Poem for a benefit gig in aid of the refugee crisis

Poem for a benefit gig in aid of the refugee crisis

Showmepicturesofcoffinsshowmebodiesfloatinginwaterplayviolinsandshowmeskinnypeoplelookingsad.
Showmepicturesofcoffinsshowmebodiesfloatinginwaterplayviolinsandshowmeskinnypeoplelookingsad.
Showmepicturesofcoffinsshowmebodiesfloatinginwaterplayviolinsandshowmeskinnypeoplelookingsad.
Showmepicturesofcoffinsshowmebodiesfloatinginwaterplayviolinsandshowmeskinnypeoplelookingsad.
*

So, maybe, we’re just Warhol’s worn out kids:
we’re numb, been rubbed so hard the doctor’s pricks
elicit nothing save the tiniest of blinks:
our petty dramas clog our kitchen sinks

and everything beyond that’s sales or myths.
But if that’s true, then what’d you make of this:
last night in First Class as the drunk train crept
through well-kept towns a woman wept

at some clever old Booker winner’s words?
We in the West don’t feel – no, that’s absurd.
And so perhaps, it’s more the opposite:
we feel too subtly. Our instruments

of empathy are tuned to recognise
the pregnant glance, that sad truth in the eyes,
prosaic horrors hung from half-heard lines.
Our hearts are only stirred by the sublime.

And so when we see war our pathos fails
it’s like a ton of shale dumped on our scales.
Our needles freewheel at those photographs.
It all too much, it’s crass, sometimes we laugh.

What privilege that is, to only feel
those tragedies so fine they’re scarcely real.

Showmepicturesofcoffinsshowmebodiesfloatinginwaterplayviolinsandshowmeskinnypeoplelookingsad.

But let’s not think ourselves too rarified
from hours of news the image that’s survived
in our fine minds is little Aylan Kurdi.
Pretty raw. Not intricate, not wordy.

The old dead child trick, but consider this:
the image mainly featured in the press
which smacked us as it flashed across our palms
was of that boy held lifeless in the arms

of an aid worker. Strikes a different tone
to Aylan face-down on the sand alone.
Come on, it tell us, help us with the plan.
Give generously and you could be that man.

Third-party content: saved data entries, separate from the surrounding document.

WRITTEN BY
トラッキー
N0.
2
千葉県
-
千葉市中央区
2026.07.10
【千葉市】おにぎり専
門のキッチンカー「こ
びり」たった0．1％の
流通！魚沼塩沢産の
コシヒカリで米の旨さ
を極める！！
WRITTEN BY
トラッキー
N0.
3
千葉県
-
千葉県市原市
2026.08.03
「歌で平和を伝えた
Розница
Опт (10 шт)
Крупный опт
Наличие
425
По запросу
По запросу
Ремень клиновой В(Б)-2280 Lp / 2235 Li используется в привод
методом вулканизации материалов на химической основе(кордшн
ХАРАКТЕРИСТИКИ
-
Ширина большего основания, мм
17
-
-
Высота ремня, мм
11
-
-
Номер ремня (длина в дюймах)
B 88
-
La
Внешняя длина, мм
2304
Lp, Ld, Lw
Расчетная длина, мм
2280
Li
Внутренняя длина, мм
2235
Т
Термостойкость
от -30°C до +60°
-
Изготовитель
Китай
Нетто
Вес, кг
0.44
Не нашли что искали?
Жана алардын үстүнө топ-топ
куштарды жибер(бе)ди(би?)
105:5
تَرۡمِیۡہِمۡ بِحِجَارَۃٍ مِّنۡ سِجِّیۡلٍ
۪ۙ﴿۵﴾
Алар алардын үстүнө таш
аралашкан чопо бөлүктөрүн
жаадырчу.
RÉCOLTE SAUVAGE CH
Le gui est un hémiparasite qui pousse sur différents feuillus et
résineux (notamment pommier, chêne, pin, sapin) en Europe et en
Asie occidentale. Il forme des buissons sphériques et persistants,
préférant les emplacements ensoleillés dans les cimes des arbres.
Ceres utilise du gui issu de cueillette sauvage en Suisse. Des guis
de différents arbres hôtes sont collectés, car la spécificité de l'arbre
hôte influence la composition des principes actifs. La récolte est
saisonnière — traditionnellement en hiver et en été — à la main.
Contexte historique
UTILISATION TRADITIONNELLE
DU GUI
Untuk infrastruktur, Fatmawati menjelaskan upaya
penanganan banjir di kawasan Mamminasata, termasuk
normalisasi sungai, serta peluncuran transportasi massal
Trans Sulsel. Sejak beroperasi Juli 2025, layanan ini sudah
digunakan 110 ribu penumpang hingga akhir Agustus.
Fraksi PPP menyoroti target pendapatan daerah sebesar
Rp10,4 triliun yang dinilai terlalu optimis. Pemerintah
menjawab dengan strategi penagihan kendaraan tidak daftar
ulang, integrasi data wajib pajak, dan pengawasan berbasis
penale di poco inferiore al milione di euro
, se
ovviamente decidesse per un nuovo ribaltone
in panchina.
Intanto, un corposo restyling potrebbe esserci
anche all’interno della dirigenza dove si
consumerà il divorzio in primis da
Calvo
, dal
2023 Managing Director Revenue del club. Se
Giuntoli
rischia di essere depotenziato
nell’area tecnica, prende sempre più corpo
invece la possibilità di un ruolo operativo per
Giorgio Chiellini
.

And so the worthy-famous Twitter on:
So hard! Cos I imagine that’s my son.
They issue statements like they’re presidents
and blithely retweet charity events.

Well, maybe we’re just massive egotists
we’ll give ourselves but not our self to this.
Is this piece of theatre interactive?
Will I have a say in how it’s acted?

And as the refugee crisis gets worse
at last my pithy take on things – in verse.

Showmepicturesofcoffinsshowmebodiesfloatinginwaterplayviolinsandshowmeskinnypeoplelookingsad.

But still, damned if you do, damned if you don’t
we save our spleen for those who can but won’t.
The ones who cling to comfortable lies
screeched at them from the newspapers they buy.

CONSERVATIVES IN SHOCK COMPASSION FAIL
Another crime to chalk up to The Mail.
A sneer for those stood clutching Starbuck’s lattes
the ones who turn up late to pity parties.

But so what if it’s part performative
or only stirred by picturing our kids
in that man’s arms in place of little Aylan?
So what if all this feels like shoddy fiction?

Kind acts are still kind acts, despite the fuss.
This world makes fucking hypocrites of us.
So be it. Rather be a hypocrite
than be that guy who NEVER gives a shit.

But when the benefits and clothes drops stop
perhaps we might consider how we shop
or what we read. And when we stand to vote
perhaps our minds will see a capsized boat

or stir up nights of solidarity,
remember who it is we wish to be.

* This is a quote from a Sun column by controversialist and professional twat Katie Hopkins.